A staff of about 10 technologists and salespeople is on hand at the technology center in Bellevue to help with that. The 18,000-square-foot space features a large demonstration room — or “envisioning center” in Microsoft parlance — designed to show how Microsoft software can be used in a variety of settings, from home to office to retail space.

There’s also a 100-person conference room, which Perry says is built to house large contingents like a visiting Boeing information-technology team. Five racks of servers hum in an interior room, offering potential customers the ability to simulate running their own data centers or experiment with products from Microsoft’s cloud.

Unlike at Microsoft’s network of retail stores, though, not just anyone can walk in off the street. The centers are open, by appointment, to large business and government customers that deal directly with Microsoft’s sales staff. Workshops and events are open to the public.

Microsoft’s technology centers tend to be tailored to the local industry. A new Houston outpost, opened early this year, caters to the oil and gas business, while a New York facility is focused on financial services, and Minneapolis, home to Target and Best Buy, touts retail.

Perry said the Bellevue center aims a bit broader, reflecting the diverse business community in the Puget Sound region. Areas of focus include health care, manufacturing and retail.

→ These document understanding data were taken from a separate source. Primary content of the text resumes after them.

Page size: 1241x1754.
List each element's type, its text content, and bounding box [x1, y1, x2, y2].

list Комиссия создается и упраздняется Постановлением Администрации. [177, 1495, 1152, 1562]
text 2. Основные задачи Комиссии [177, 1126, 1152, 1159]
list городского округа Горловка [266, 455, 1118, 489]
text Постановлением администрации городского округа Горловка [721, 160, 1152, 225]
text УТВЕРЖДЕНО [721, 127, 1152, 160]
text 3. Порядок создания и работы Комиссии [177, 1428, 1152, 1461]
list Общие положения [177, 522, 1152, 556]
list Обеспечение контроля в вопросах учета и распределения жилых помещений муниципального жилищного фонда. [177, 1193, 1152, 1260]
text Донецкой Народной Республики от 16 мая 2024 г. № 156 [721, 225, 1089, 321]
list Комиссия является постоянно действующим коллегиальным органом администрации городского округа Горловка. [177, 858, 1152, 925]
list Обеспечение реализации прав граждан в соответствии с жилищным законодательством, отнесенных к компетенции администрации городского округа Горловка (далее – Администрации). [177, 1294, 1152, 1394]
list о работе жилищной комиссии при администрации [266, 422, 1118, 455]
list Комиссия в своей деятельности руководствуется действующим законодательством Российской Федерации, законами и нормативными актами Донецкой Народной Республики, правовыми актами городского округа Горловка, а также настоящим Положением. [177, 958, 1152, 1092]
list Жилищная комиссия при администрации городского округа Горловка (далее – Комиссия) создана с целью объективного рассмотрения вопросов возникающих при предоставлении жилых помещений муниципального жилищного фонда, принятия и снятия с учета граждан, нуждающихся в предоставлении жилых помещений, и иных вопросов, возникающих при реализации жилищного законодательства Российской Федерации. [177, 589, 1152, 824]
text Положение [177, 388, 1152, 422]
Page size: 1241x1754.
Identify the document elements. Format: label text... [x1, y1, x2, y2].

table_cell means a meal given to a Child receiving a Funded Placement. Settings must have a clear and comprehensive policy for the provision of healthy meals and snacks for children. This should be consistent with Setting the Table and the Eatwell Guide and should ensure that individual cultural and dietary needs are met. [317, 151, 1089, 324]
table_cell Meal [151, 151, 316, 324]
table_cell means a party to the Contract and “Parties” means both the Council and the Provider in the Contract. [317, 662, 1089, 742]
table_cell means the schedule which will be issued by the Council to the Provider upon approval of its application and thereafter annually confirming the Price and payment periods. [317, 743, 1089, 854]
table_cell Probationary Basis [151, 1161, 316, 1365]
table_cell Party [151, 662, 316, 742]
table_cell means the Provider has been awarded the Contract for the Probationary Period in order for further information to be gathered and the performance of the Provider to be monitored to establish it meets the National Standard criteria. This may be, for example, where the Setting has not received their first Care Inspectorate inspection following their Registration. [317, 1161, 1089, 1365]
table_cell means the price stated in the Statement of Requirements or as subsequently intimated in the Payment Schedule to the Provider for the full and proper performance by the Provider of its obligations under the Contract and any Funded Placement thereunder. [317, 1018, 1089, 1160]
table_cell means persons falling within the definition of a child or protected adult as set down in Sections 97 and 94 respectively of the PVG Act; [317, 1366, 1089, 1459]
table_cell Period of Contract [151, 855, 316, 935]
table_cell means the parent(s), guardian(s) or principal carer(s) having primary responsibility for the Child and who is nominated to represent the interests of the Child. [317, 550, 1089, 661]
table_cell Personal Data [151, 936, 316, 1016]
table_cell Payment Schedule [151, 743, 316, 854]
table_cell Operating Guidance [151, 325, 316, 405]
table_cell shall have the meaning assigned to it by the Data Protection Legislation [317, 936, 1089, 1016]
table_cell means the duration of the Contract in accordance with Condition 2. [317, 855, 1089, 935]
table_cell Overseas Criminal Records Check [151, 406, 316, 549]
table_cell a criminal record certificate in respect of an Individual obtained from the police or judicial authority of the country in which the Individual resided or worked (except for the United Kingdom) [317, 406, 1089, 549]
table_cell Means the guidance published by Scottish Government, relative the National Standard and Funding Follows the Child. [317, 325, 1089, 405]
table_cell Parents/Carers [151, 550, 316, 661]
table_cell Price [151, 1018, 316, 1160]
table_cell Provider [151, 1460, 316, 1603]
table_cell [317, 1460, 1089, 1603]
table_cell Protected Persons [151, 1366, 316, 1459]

The goal, Perry says, is to tailor demonstrations for what a customer might need, “so they actually leave here with a plan to go do it.”

Understanding what’s being said

Microsoft says its researchers are one step closer to building software that understands speech as well as humans do.

Researchers at the Redmond company say their conversational speech-recognition system, in an industry benchmark test, has achieved a word error rate of just 6.3 percent.

IBM recently touted an error rate of 6.6 percent, Microsoft said. Just a few years ago, the technology industry couldn’t do better than a 10 percent error rate.

Software that can fully understand human speech, some technologists say, will enable a next generation of interaction with machines, one that doesn’t require a keyboard, mouse or touch.

Early examples of that are in the limited tasks people can ask digital assistants to perform, like searching the web with Google’s Now, asking Microsoft’s Cortana to make a calendar appointment, or prompting Amazon.com’s Alexa to turn on music.

Microsoft says its progress was aided by the use of deep neural networks, or software inspired by the brain’s wiring that is better able to detect patterns in speech. Another component, it says, is using powerful graphics-processing units, originally designed for high-performance computer graphics for video games and other applications, to speed up the algorithms that underlie speech recognition.

“This new milestone benefited from a wide range of new technologies developed by the (artificial intelligence) community from many different organizations over the past 20 years,” Xuedong Huang, Microsoft’s chief speech scientist, said in a blog post.

The research, by Huang and seven others, was published Tuesday.